Second Opinion: Laetrile at Sloan Kettering
Eric Merola (2014)
Second Opinion is a documentary about the deliberate cover-up of an alternative cancer treatment by Sloan Kettering Cancer Center, America’s foremost cancer research institution, and Dr Robert Moss, the Sloan Kettering science writer who exposed the cover-up.
As strange as it may seem Sloan Kettering themselves did the definitive research showing that Laetrile (aka Amygdalin and B17) is effective in small tumors in early stage cancer. Sloan Kettering even went so far as to apply to the FDA (in 1974 and 1975) for permission to conduct human Laetrile trials.
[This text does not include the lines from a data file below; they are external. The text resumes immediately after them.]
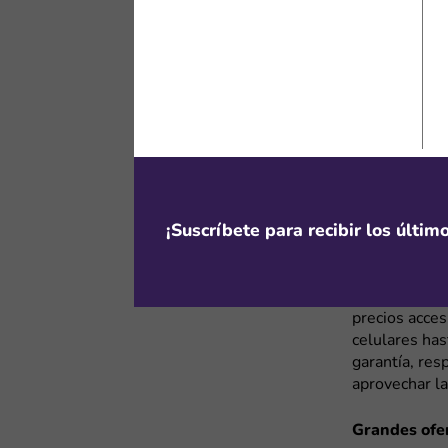
Reuse ofrece 
seleccionados
suscribes al 
descuento vá
Esta opción 
Box u otro di
nuestros
cup
cargadores, c
¡Suscríbete para recibir los últi
¿Cuándo en
Reuse es una
en excelente 
precios acce
celulares has
garantía, res
aprovechar l
Grandes ofe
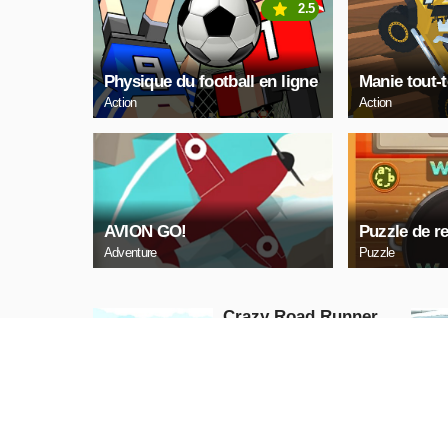
2.5
Physique du football en ligne
Manie tout-t
Action
Action
AVION GO!
Puzzle de r
Adventure
Puzzle
Crazy Road Runner
Puzzle
JOUE
MAINTENANT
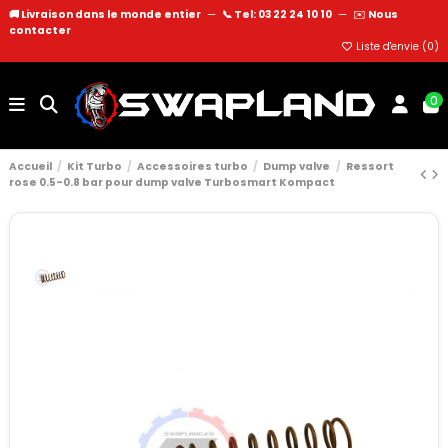
🚚 Livraison dans le monde entier
—
📞 Tel: 03 22 24 10 10
—
✉️
Nous
contacter
Liste d'envie (
0
)
0
Accueil
Kit Turbo
Accessoires turbo
Dump valve
Ressort
rose 0.5-0.8 bar pour dump valve Turbosmart Kompact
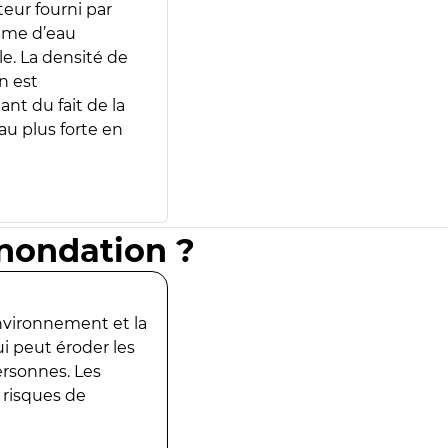
teur fourni par
lume d’eau
e. La densité de
n est
ant du fait de la
u plus forte en
inondation ?
environnement et la
ui peut éroder les
ersonnes. Les
 risques de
A year later, under massive pressure from the National Cancer Institute and American Cancer Society (both receive major funding from Big Pharma), the top brass at Sloan Kettering reversed themselves and falsely claimed that twenty laetrile studies over four years showed no beneficial effect whatsoever. As one commentator observed, if cancer patients could buy laetrile (made from apricot pits) for seventy-seven cents, they would never pay $70,000 for cancer chemotherapy.
Sloan Kettering Researcher Kanematsu Sugiura
The chief laetrile scientist at Sloan Kettering was an eight-five-year-old Japanese researcher named Kanematsu Sugiura. Sugiura was with the Center for over sixty years. His twenty studies showed that laetrile slows tumor growth, reduces lung metastases and relieves pain with small cancerous tumors.
Neither Sugiura nor Moss ever claimed that laetrile is a “cure” for cancer. Like chemotherapy, it merely slows the progression of the disease. However, unlike chemotherapy, it doesn’t cost tens of thousands of dollars. Nor does it cause hair loss, extreme nausea and lethargy or immune shutdown.
Americans Defy FDA Ban on Laetrile
Although laetrile is far safer than the poisons used in chemotherapy, the FDA banned in in 1962. In the late seventies when Sugiura was doing his research, more than 70,000 Americans (one-tenth of all cancer patients) were illegally smuggling laetrile into the US from Mexico. There was also an extremely strong grassroots pro-laetrile group affiliated with the John Birch Society. They successfully lobbied 19 states to pass legislation authorizing laetrile use. They also persuaded Ted Kennedy to hold congressional hearing on laetrile. According to Moss, it was the pressure of these hearings that led Sloan Kettering to do additional (deeply flawed) studies which they claimed contradicted Sugiura’s findings.
Moss Starts Underground Newsletter
Since mainstream media refused to interview Sugiura or publish his findings, Moss decided to bring them to public view by starting an underground newsletter for Sloan Kettering employees called Second Opinion. In addition to exposing the Sloan Kettering campaign to discredit Sugiura, it also published articles about labor disputes, nursing and patient complaints and a clearly racially based dismissal.
Owing to its immense popularity, Second Opinion attracted mainstream media attention. In 1977, this culminated in a press conference in which Moss was forced to go public. Predictably he was fired and blackballed from the industry.
His wife helped out by getting a job, and Moss became a free lance writer, publishing The Cancer Industry in 1980. He has published a total of fifteen books about the capture of cancer treatment by the profit interests of powerful pharmaceutical companies. In 1991 he became an (unpaid) adviser to the National Institutes of Health on alternative and complementary cancer treatments.
In 2014, two German researchers finally (after forty years) replicated Sugiura’s findings. They have plans to launch human studies.
Unfortunately, since I first watched this documentary, the producers have made it pay per view. People can either pay $4.99 or wait till one of the Torent sites makes a free download available.